WHAT THIS TASK INVOLVES: Report, from the records below, every line where the word "APERTURE" appears.

EXTRACTED ENTRIES:
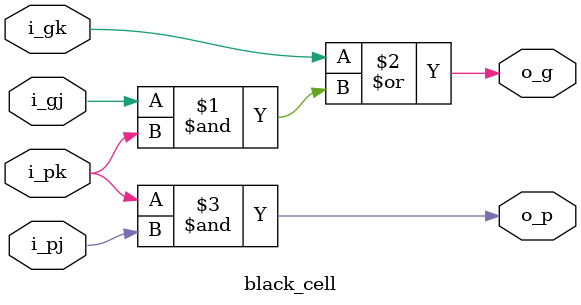
<source format=v>
`default_nettype none

module black_cell(
  input  wire i_pj,
  input  wire i_gj,
  input  wire i_pk,
  input  wire i_gk,
  output wire o_g,
  output wire o_p
);

assign o_g = i_gk | (i_gj & i_pk);
assign o_p = i_pk & i_pj;

endmodule

</source>
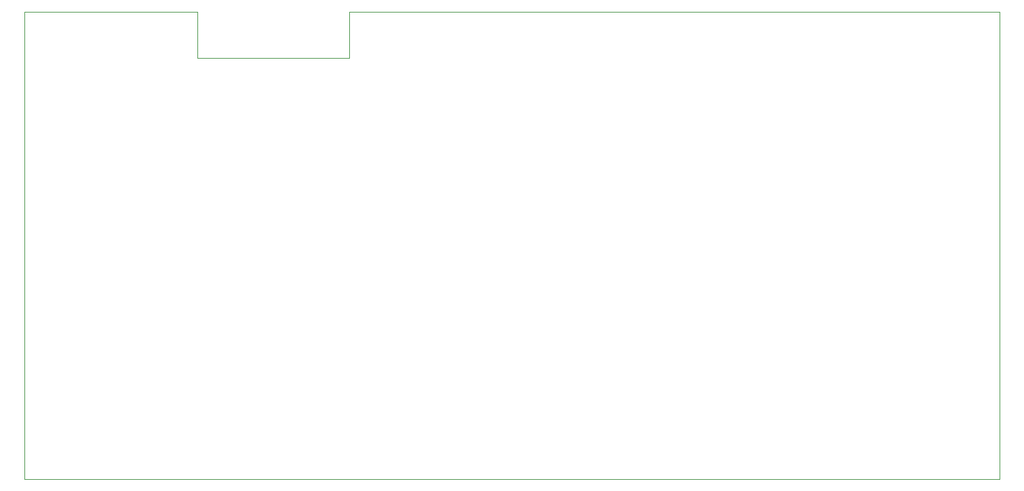
<source format=gm1>
%TF.GenerationSoftware,KiCad,Pcbnew,(6.0.0-0)*%
%TF.CreationDate,2022-02-21T20:15:33+01:00*%
%TF.ProjectId,MiliOhmMeter,4d696c69-4f68-46d4-9d65-7465722e6b69,rev?*%
%TF.SameCoordinates,Original*%
%TF.FileFunction,Profile,NP*%
%FSLAX46Y46*%
G04 Gerber Fmt 4.6, Leading zero omitted, Abs format (unit mm)*
G04 Created by KiCad (PCBNEW (6.0.0-0)) date 2022-02-21 20:15:33*
%MOMM*%
%LPD*%
G01*
G04 APERTURE LIST*
%TA.AperFunction,Profile*%
%ADD10C,0.050000*%
%TD*%
G04 APERTURE END LIST*
D10*
X180568600Y-65938400D02*
X97180400Y-65938400D01*
X97180400Y-71882000D02*
X77673200Y-71882000D01*
X180568600Y-125984000D02*
X55549800Y-125984000D01*
X101650800Y-65938400D02*
X101650800Y-65938400D01*
X77673200Y-65938400D02*
X55549800Y-65938400D01*
X97180400Y-65938400D02*
X97180400Y-71882000D01*
X55549800Y-65938400D02*
X55549800Y-125984000D01*
X180568600Y-65938400D02*
X180568600Y-125984000D01*
X77673200Y-65938400D02*
X77673200Y-71882000D01*
M02*

</source>
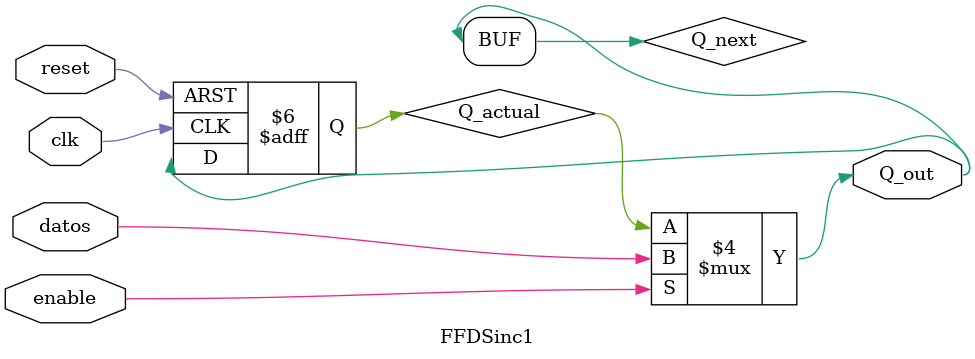
<source format=v>
`timescale 1ns / 1ps
module FFDSinc1(


input wire clk,reset,
input wire datos,
input wire enable,
output wire Q_out

 );
 
 reg Q_actual,Q_next;
 
always@(posedge clk , posedge reset)

if(reset)
	begin
	Q_actual <=1'b0;

	end

else

	begin

	Q_actual<= Q_next;
	
	end

always @*

	if(enable)

		Q_next=datos;

	else

		Q_next = Q_actual;


assign Q_out = Q_next;

endmodule



</source>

RESULT OF THIS EXERCISE:
G04 APERTURE LIST*
G04 APERTURE END LIST*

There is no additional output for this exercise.